Agile innovation, the profitable application of face-to-face meetings, has facilitated breakthrough solutions, optimized efficiency, and revolutionized new enterprise structures. A recent report from the Center for Creative Leadership revealed that in an online survey of more than 500 global leaders, 53% favored agile innovation and praised it as one of the top trends impacting their businesses over the next five years.
While agile innovation has hinged on face-to-face interactions and has ultimately closed the physical space between IT workers and business, there are still ways to continue that momentum in a post-COVID-19 world.
Most agile teams succeed because they're able to balance and devote time to collaboration. This may have been easier in the office, though tools like Slack and Microsoft Teams allow it to continue remotely. The ability to use status settings that show whether an employee is available or unavailable is also critical. Scheduled formal collaboration sessions are vital, but so is small talk. Checking in with co-workers, whether over the phone or online, is essential to maintaining fluid business relationships.
Brainstorming sessions can be much simpler in person, though scrum masters will find there are many ways to do this remotely. Whether this is achieved by using a digital whiteboard for design sessions, web conferencing for meetings, or using surveys to capture feedback, changing the goalposts of what success looks like is the key to future adaptation.
Even though most people are working remotely right now, the inescapable task of reintroducing workers back to the office looms on the horizon. Experts suggest this will be a combination of multiple short-term solutions to bolster employees' trust. These may include reductions in workplace staff as well as long-term office design upgrades that prioritize hygiene and health.

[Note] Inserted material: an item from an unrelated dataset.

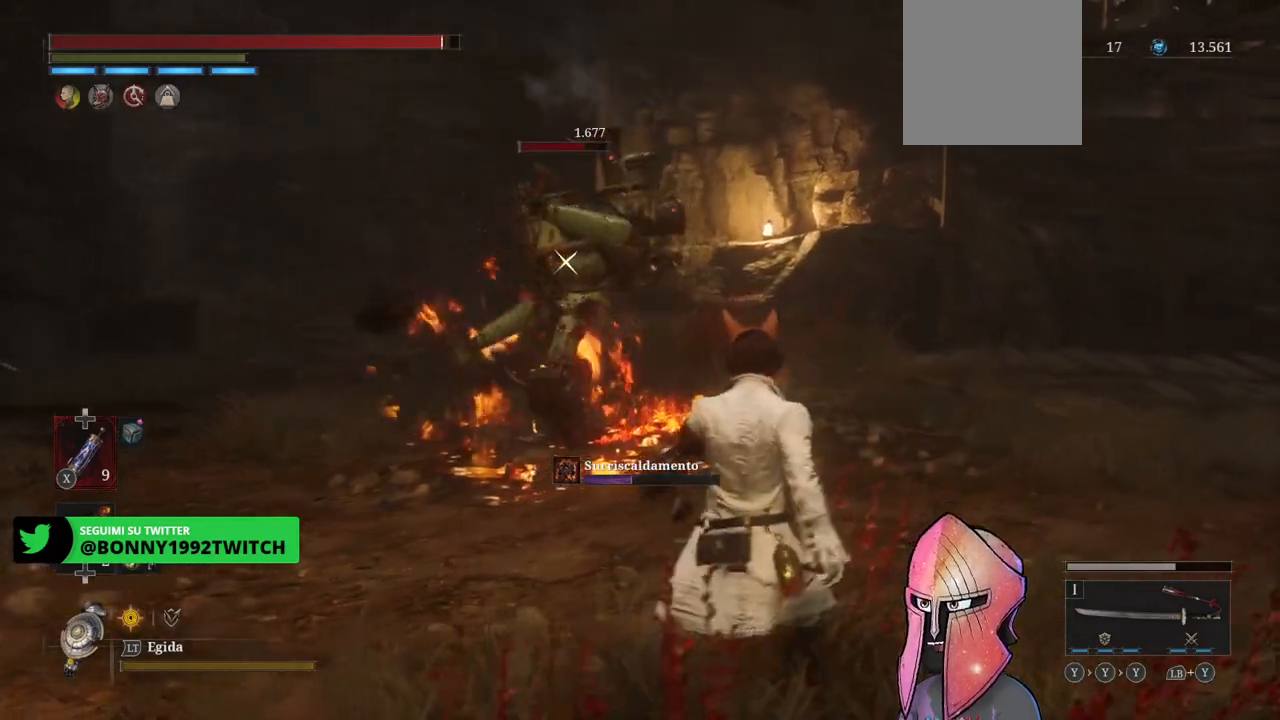
{"buttons": [], "left_stick": "center", "right_stick": "center", "events": [[233, "left_stick", "up-right"], [333, "left_stick", "center"]]}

"We may have lived with the flu for many years, but this is the first time our generation has experienced a pandemic. We're now hyperaware of health risks, whether real or imagined. And employers are hypersensitive about the potential for liability if people get sick at work," Albert De Plazaola, Global Strategy Director at design firm Unispace told BBC.
Other implementations could include sneeze guards, a low-cost yet high-impact solution. Experts predict that we could be moving away from collaborative office spaces into ones that resemble hospitals, which use materials that can withstand heavy cleanings like laminates, stones, or solution-dyed carpets with moisture-barrier backing.
As workspaces change, so will workplace etiquette. While coming to work while sick was once regarded by some as brave, it could now become socially unacceptable.